Старый Коттес растерянно вошел в темный зал и, на ходу извиняясь,
добрался до своего кресла. Он был в полном душевном смятении. Что же
задумал этот сумасшедший Ардуино? Выходит, весь Милан знает, а он, отец,
даже представить себе не может, о чем идет речь. И кто этот таинственный
господин? Где их познакомили? Безуспешно пытался Коттес припомнить
обстоятельства их первой встречи. Похоже, к музыкальным сферам он не имеет
отношения. Тогда где же? Может, за границей? В какой-нибудь гостинице во
время отдыха? Нет, на ум ничего не приходило. Между тем из глубины сцены,
по-змеиному извиваясь, двигалась к рампе обольстительная Марта Витт, чье
варварски обнаженное тело должно было символизировать страх или что-то в
этом роде, вползающий во дворец тетрарха.
С божьей помощью и второй акт подошел к концу. Как только зажгли свет,
старый Коттес стал беспокойно шарить взглядом, отыскивая того господина.

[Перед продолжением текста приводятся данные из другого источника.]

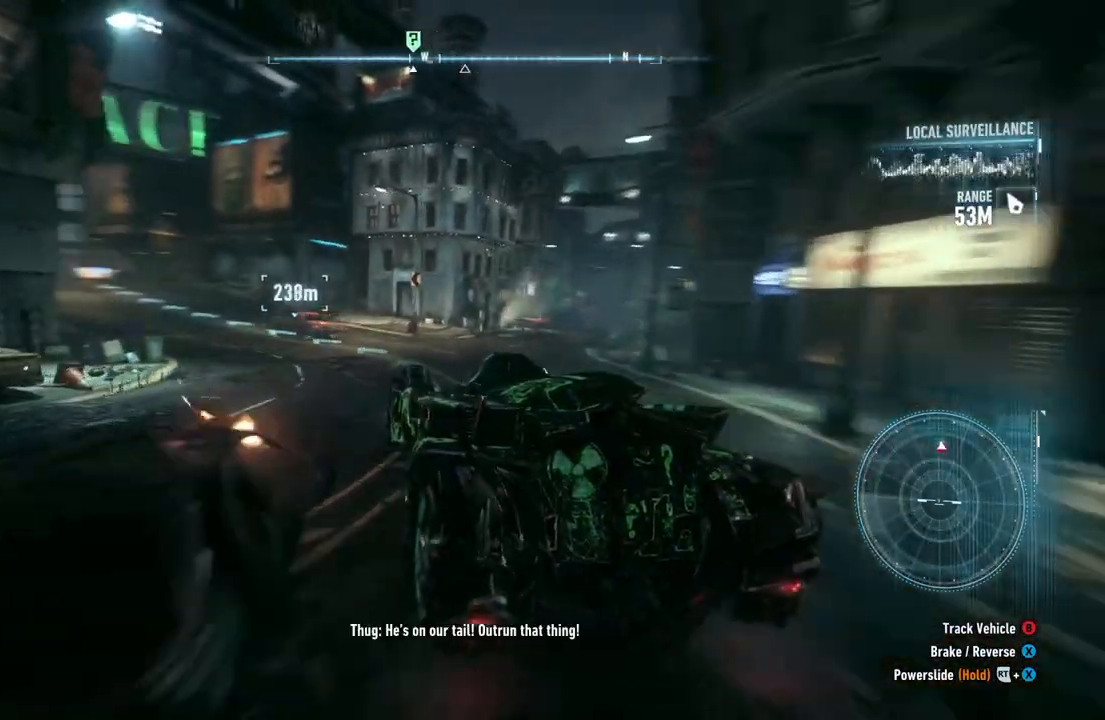
{"buttons": ["R2"], "left_stick": "up-left", "right_stick": "center", "events": []}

Сейчас он расспросит его обо всем, заставит наконец объясниться; никто не
может отказать ему в праве... Но того что-то не было видно. Коттеса так и
тянуло взглянуть на ложу с тремя мрачными типами. О, теперь их было уже не
трое, а четверо. Четвертый стоял чуть позади и, хотя был в смокинге,
выглядел так же убого, как остальные.
Вышедший из моды смокинг (теперь уже Коттес, не колеблясь, поднес к
глазам бинокль), мятая, не первой свежести рубашка. Но в отличие от первых
троих, этот, новенький, хитровато усмехался. По спине маэстро побежали
мурашки.
Он повернулся к профессору Ферро с видом утопающего, который хватается
за соломинку.
- Простите, профессор, - сказал он порывисто, - вы не знаете, что это
за три противных типа вон в той ложе третьего яруса, слева от дамы в
лиловом?
- Вы имеете в виду тех некромантов? - смеясь, откликнулся педиатр. - Да
это же генеральный штаб! Генеральный штаб почти в полном составе!
- Генеральный штаб? Какой генеральный штаб?